Tag Archives: safer neighbourhoods

2 million unsolved crimes

When the Met Police introduced its Safer Neighbourhood policing strategy in 2004 I was one of many local councillors who warmly welcomed the initiative. And over the years I could witness its effectiveness in driving down crime. It was replicated by Police forces across the country.

The problem was that Neighbourhood Policing was too successful, so inevitably over time resources were reduced because of low crime rates. Whereas before the teams worked solely on ward issues, today they can be pulled away at any time to deal with issues in the town centre. And guess what happened? – crime levels rose again. You can investigate crime rates in London over time here. (I am focussing on London because it’s what I know, but I am sure similar stories can be told across the UK)

So how did it work? In London each council ward was allocated one police sergeant, supported by two or three other police officers and a couple of PCSOs. Their task was to get to know their patches really well and prevent crime. In particular they focussed on low level crime and anti-social behaviour with the aim of leading perpetrators away from criminal activities.
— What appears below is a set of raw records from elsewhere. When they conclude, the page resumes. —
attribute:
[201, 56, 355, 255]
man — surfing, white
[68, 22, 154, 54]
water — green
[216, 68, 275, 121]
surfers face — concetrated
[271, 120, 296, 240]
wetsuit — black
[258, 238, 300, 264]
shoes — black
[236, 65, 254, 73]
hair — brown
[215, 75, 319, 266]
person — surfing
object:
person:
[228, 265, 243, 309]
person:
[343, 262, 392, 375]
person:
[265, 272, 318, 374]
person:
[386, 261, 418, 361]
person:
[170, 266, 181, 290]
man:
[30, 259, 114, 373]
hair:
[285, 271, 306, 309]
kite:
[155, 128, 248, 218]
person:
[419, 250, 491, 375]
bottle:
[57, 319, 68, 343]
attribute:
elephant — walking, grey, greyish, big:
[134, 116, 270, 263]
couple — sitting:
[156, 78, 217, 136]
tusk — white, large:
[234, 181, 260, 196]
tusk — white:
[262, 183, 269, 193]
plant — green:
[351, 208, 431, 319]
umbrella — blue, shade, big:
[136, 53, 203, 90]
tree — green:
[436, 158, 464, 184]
One example comes to mind. There is a small pocket park in the ward which is completely surrounded by homes, and young people liked to gather there. Trouble began when some of them started throwing stones into back gardens causing some damage. Some of the residents contacted me and asked for a meeting with the police as they felt nothing was being done about it.
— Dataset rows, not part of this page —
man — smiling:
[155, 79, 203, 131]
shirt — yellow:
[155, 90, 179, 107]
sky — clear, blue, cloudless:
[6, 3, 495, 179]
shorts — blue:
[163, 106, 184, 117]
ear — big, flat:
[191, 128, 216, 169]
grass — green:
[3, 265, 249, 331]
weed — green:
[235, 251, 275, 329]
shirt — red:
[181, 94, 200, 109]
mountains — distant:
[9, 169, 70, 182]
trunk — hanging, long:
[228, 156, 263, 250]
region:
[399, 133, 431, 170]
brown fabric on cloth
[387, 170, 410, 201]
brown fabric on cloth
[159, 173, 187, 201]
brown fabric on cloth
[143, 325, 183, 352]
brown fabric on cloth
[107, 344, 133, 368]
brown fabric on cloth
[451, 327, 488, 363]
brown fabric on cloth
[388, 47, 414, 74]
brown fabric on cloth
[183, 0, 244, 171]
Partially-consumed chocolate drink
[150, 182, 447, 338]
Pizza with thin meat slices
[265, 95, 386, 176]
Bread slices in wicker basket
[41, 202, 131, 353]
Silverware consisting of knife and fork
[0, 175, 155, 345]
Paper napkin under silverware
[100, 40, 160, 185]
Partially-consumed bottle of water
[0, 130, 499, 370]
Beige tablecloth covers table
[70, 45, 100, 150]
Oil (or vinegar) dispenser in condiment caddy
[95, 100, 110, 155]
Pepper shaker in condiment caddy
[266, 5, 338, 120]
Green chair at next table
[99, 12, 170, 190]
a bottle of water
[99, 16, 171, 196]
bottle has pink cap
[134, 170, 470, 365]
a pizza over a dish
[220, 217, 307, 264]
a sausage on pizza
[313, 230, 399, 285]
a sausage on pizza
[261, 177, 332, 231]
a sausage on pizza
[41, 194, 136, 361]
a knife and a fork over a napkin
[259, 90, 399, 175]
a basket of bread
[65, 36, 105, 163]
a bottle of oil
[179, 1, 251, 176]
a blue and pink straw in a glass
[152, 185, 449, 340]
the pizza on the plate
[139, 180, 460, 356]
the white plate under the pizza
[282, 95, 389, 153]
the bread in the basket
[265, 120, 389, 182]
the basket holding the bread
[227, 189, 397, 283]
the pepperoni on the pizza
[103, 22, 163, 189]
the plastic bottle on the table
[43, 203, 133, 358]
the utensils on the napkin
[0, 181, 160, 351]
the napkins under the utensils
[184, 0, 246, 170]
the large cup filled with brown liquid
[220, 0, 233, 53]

So one evening about 30 people crammed into someone’s living room and the police sergeant listened patiently for about an hour while they vented their anger and concerns. The residents were convinced that the problem was caused by a gang from outside the area and that punitive measures were needed.
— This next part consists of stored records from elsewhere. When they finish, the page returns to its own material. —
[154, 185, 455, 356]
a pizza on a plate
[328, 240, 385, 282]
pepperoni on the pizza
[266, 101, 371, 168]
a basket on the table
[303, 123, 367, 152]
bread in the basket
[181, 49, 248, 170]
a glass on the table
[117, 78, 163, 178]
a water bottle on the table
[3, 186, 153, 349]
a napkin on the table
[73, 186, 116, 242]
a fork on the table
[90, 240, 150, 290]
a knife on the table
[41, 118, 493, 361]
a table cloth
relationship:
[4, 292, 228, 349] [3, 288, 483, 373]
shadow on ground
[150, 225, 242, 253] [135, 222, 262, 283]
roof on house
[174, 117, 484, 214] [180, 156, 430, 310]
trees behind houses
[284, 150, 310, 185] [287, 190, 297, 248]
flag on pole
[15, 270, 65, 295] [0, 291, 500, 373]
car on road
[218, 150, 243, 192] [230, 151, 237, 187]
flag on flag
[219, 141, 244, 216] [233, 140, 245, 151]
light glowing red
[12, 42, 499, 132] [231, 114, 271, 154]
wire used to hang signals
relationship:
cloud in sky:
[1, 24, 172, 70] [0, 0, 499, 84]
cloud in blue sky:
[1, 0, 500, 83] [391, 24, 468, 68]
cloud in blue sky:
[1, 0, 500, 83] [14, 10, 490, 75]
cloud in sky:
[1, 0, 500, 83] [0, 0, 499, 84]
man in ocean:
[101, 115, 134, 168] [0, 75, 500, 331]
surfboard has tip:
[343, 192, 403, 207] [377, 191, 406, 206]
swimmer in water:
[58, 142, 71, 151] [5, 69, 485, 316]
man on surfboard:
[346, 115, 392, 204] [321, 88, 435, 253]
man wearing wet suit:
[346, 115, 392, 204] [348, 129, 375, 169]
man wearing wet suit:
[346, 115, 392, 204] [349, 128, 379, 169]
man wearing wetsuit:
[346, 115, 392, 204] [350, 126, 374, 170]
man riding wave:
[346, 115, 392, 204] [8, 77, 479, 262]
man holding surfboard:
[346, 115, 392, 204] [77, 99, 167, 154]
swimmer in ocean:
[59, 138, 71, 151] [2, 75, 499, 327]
Once they had all said their piece jaws dropped when the sergeant produced a list of the names and addresses of about 20 young people who had been involved. The police knew exactly who was causing the trouble and they had been quietly dealing with it in a way that would not push the young people further into criminality.

He explained that they all lived in the houses around the park and all had been spoken to.  The older ringleaders had been cautioned. Letters had been sent to the parents of the remaining culprits stating that the police were worried that their children were at risk of getting involved with anti-social groups and asking for their support to divert them.